The organization, which has 2.7 million members, is “potentially discussing” doing away with its policy after months of nationwide protest, including hundreds of angry Eagle Scouts renouncing their hard-earned awards and mailing back their red-white-and-blue medals.
Many parents of Scouts across America found the national policy excluding gays confusing — and at odds with basic scouting ideals.
Social media were abuzz with outrage over the policy; gay men who used to be Scouts spoke out in first-person blogs. On her TV talk show, Ellen DeGeneres featured a California Scout who had been denied his Eagle rank because he is gay.
Members of the organization’s national board are expected to bring up the issue at a regularly scheduled biannual meeting in February. Any change would be announced after that.
In the Scouts’ statement Monday, the group indicated that decisions on gay membership would be made at the local level. Each troop’s charter organization would be able to decide “consistent with each organization’s mission, principles, or religious beliefs.”
“The policy change under discussion would allow the religious, civic, or educational organizations that oversee and deliver Scouting to determine how to address this issue,” the statement said.
The statement itself is remarkable. Some members will see the fact that Scouting’s national leadership is even discussing the issue as a softening of its stance on gay and lesbians.
But some Scouts and Scout parents say that passing the decision to the local level will have little effect on the ground, because many troops have been ignoring the national policy anyway.
The announcement comes after Scouting’s national headquarters received numerous complaints from a grass-roots campaign targeting the policy.
In April, the Gay & Lesbian Alliance Against Defamation started calls for the Scouts to end the ban. The group applauded Monday’s announcement.
“The Boy Scouts of America have heard from scouts, corporations and millions of Americans that discriminating against gay Scouts and Scout leaders is wrong,” GLAAD President Herndon Graddick said. “Scouting is a valuable institution, and this change will only strengthen its core principles of fairness and respect.”
The protest was sparked last year after Ohio Cub Scout den leader Jennifer Tyrrell was forced to step down from her position in her son’s Cub Scout pack because she is openly gay.
Some critics who say that Scouts have failed to change with the times blame the connections to organized religion.
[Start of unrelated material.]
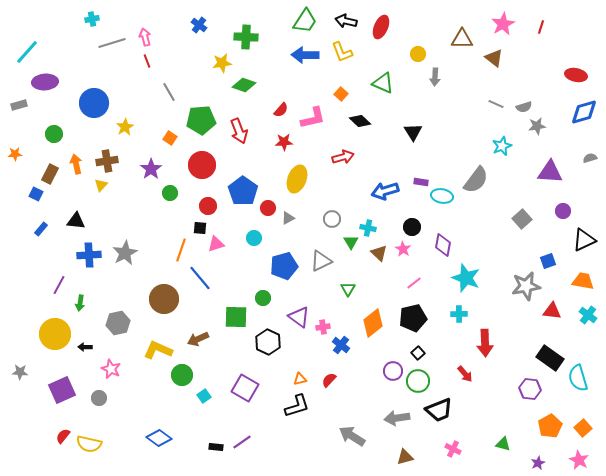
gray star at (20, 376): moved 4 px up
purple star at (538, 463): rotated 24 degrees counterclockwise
Approximately 70% of Scout troops are affiliated with some kind of church or religious group, according to Boy Scouts of America spokesman Deron Smith.
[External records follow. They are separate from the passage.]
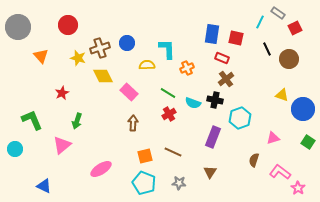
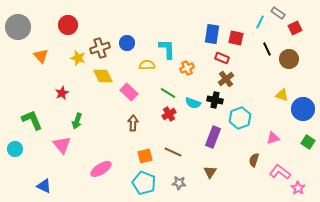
pink triangle at (62, 145): rotated 30 degrees counterclockwise
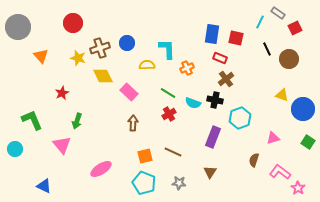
red circle at (68, 25): moved 5 px right, 2 px up
red rectangle at (222, 58): moved 2 px left
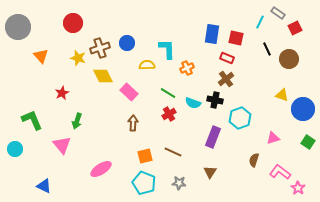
red rectangle at (220, 58): moved 7 px right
Scouts for Equality reports that 11 organization councils, which include more than 260,000 Scouts, have publicly protested the policy, according to GLAAD.
The Catholic Church and the Church of Jesus Christ of Latter-day Saints are among scouting’s biggest backers, Boy Scouts of America says. In 2011, Mormon-backed Cub Scout and Boy Scout troops accounted for more than 420,000 of all Scouts nationwide. More than 200,000 Scouts were members of units affiliated with the Catholic Church.
President Barack Obama — the honorary head of the Scouts, as is every president — supports gay and lesbians in Girl and Boy Scouts, as does former Republican presidential nominee Mitt Romney, a Mormon.
Last year, the Girl Scouts allowed a transgender member into a troop, sparking a cookie boycott.